"El Dios griego Helios quiso librarse de su amada Clitia, pues le aburría el que ella, enamorada, le adorara continuamente. Helios convirtió a Clitia en un girasol. Por eso los girasoles miran continuamente al sol. Y por eso es también el girasol es símbolo de la pasión ciega."
Y es que el deseo en sus múltiples interpretaciones parece ser uno de los motores que mueve la maquinaria del mundo. Y lo curioso de todo es que no sabemos por qué deseamos y des de un punto de vista coleccionista uno realmente no sabe que tipo de deseo (si hay muchos) lleva a iniciar una colección. Lo que si podemos hacer es limitar la palabra y extraer alguna conclusión. San Agustín decía muy adecuadamente que: "lo que define a una persona no son sus conocimientos (todos podemos adquirirlos interpreto) sino sus deseos.
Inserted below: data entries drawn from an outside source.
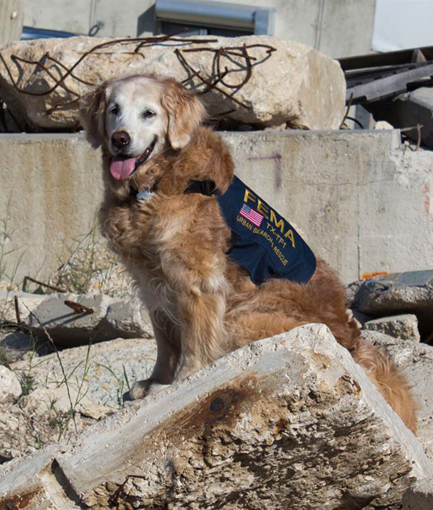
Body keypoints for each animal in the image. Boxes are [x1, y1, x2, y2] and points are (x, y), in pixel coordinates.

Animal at [79, 73, 416, 430]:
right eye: (114, 110)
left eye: (149, 113)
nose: (120, 139)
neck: (152, 185)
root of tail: (354, 343)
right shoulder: (150, 281)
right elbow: (165, 343)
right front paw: (154, 382)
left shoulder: (197, 282)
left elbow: (193, 342)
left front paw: (179, 384)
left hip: (243, 317)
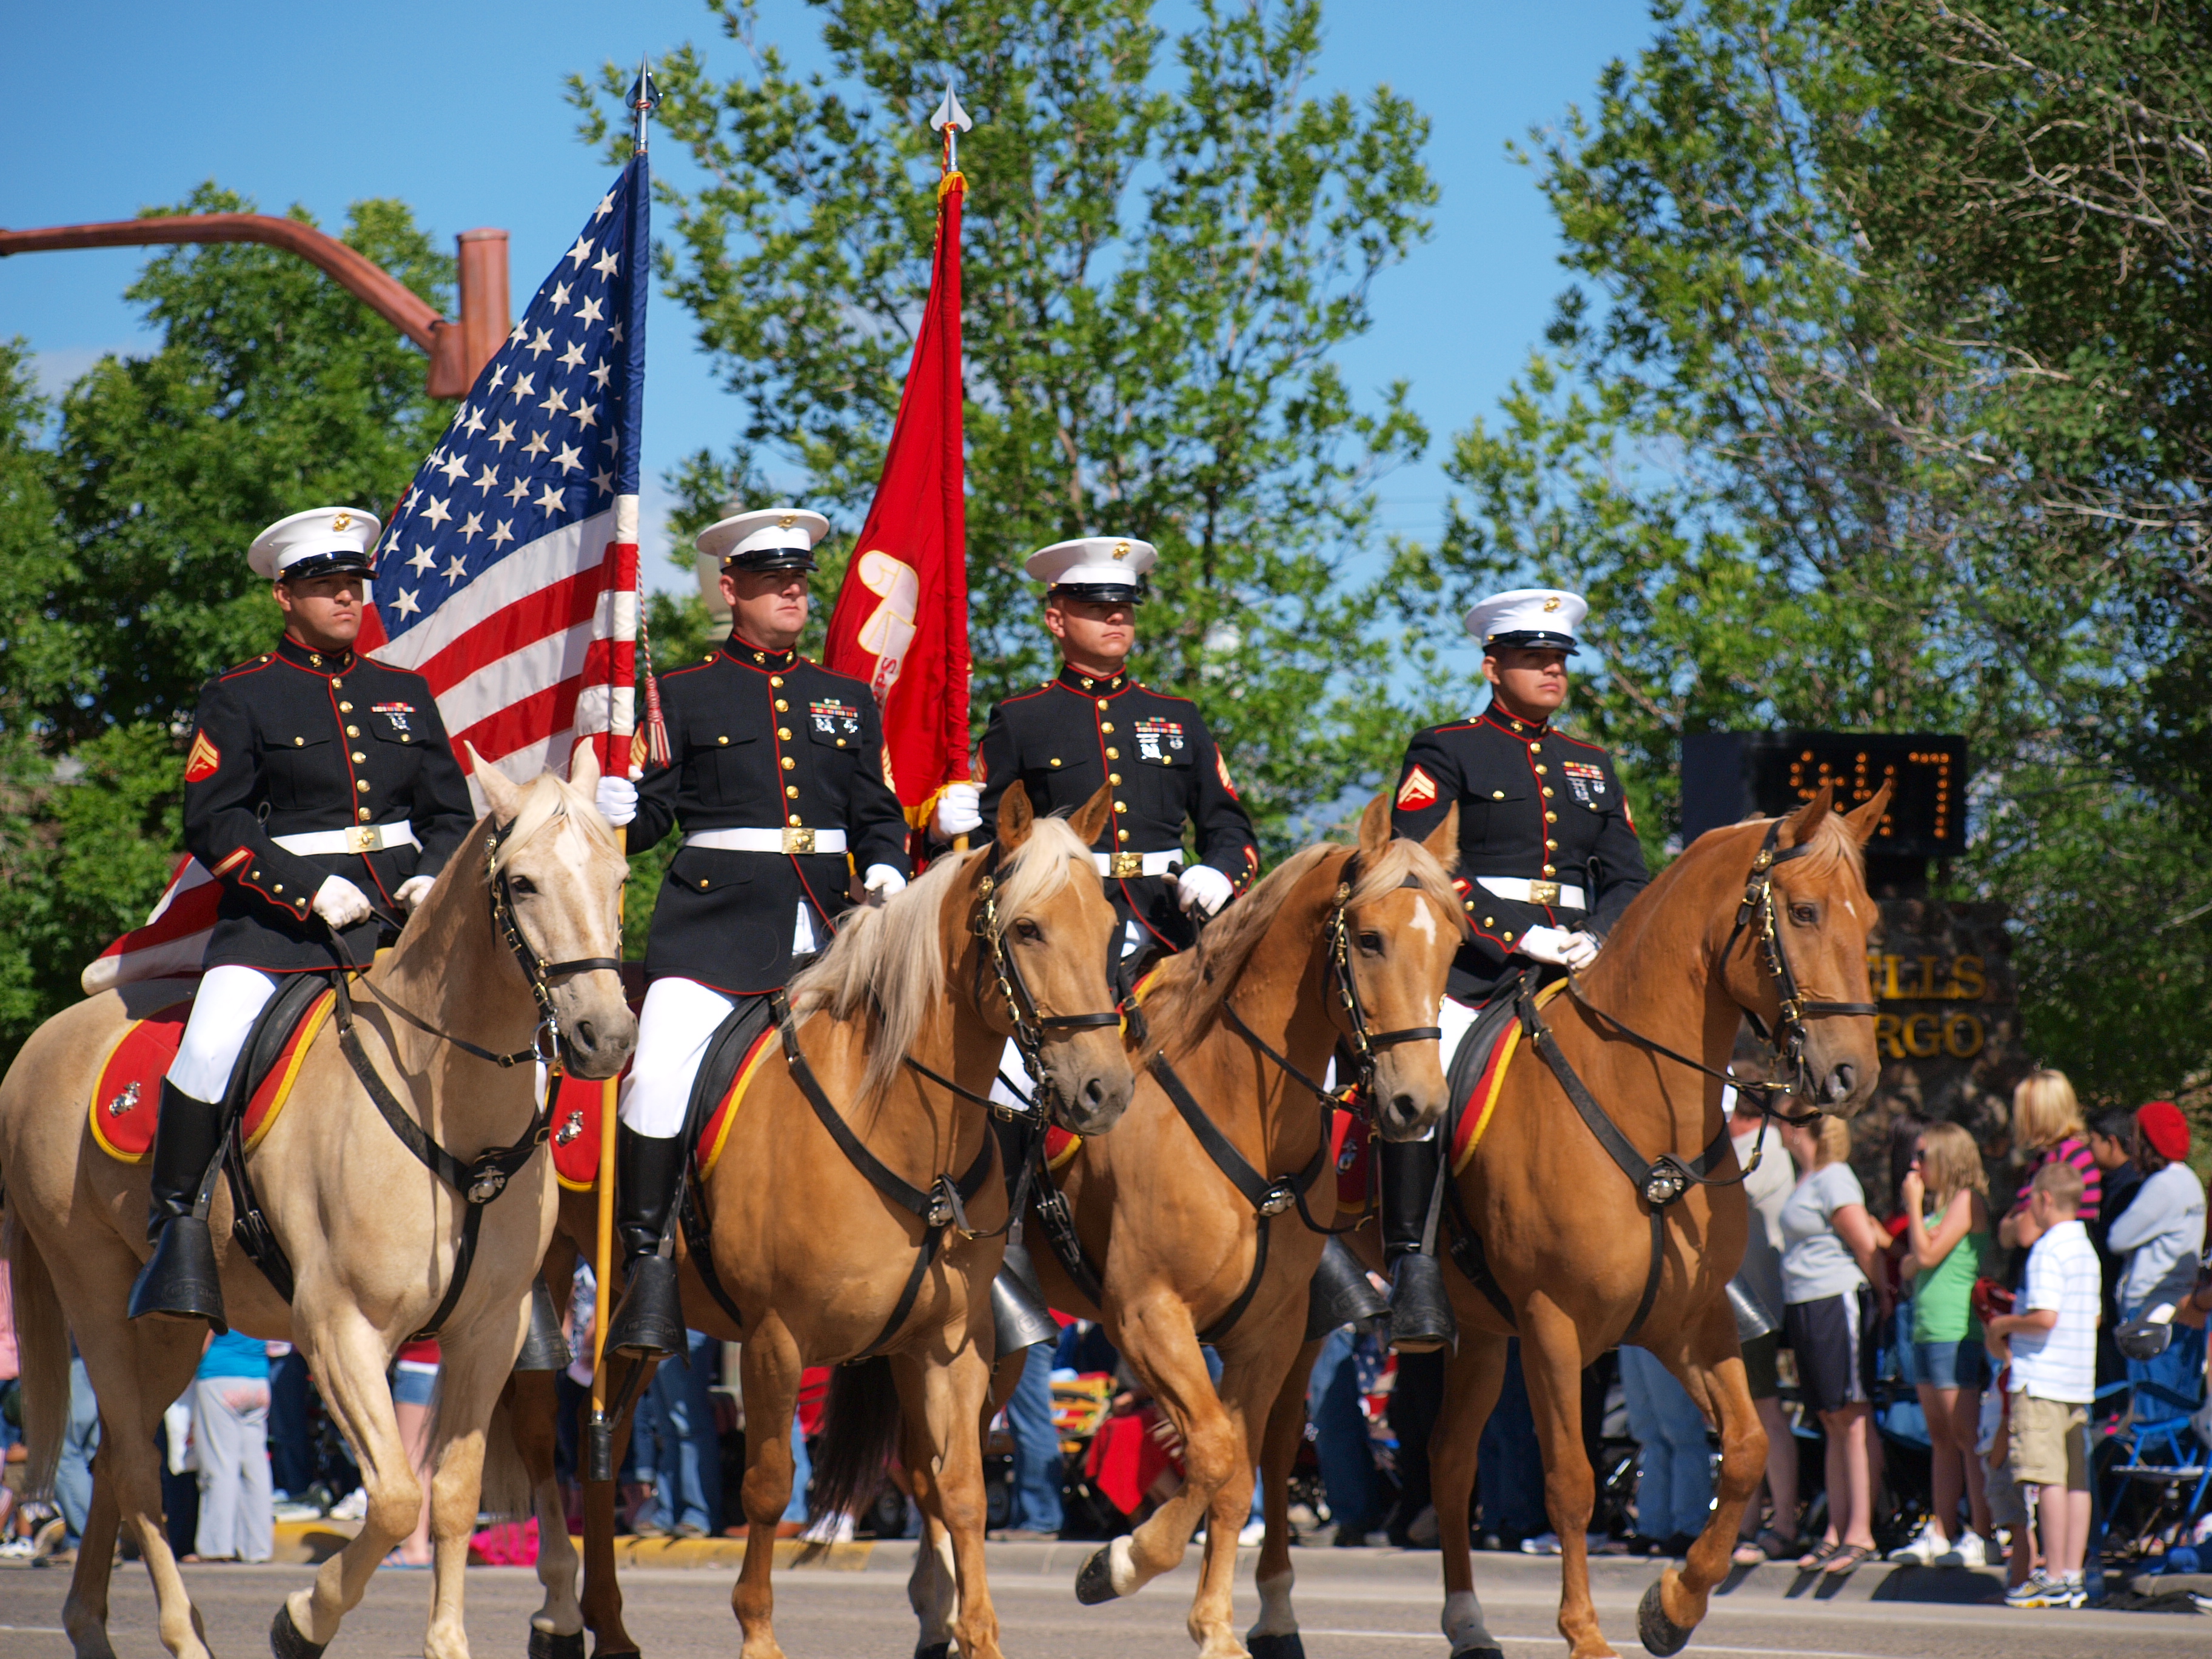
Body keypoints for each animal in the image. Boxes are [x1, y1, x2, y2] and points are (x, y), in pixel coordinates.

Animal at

Cada uno es lo que ama". Lo que en realidad me parece una estupenda definición de lo que somos realmente.
En cuanto a las cuestiones de los Dioses yo no me entrometo, no quisiera provar su ira por muy cruel que me parezca la historia. Y si a partir de ahora veo un girasol lo miraré con afecto, luego observaré el sol y recordaré una triste historia de amor hecha y explicada por Dioses aunque en realidad me suene muy humano.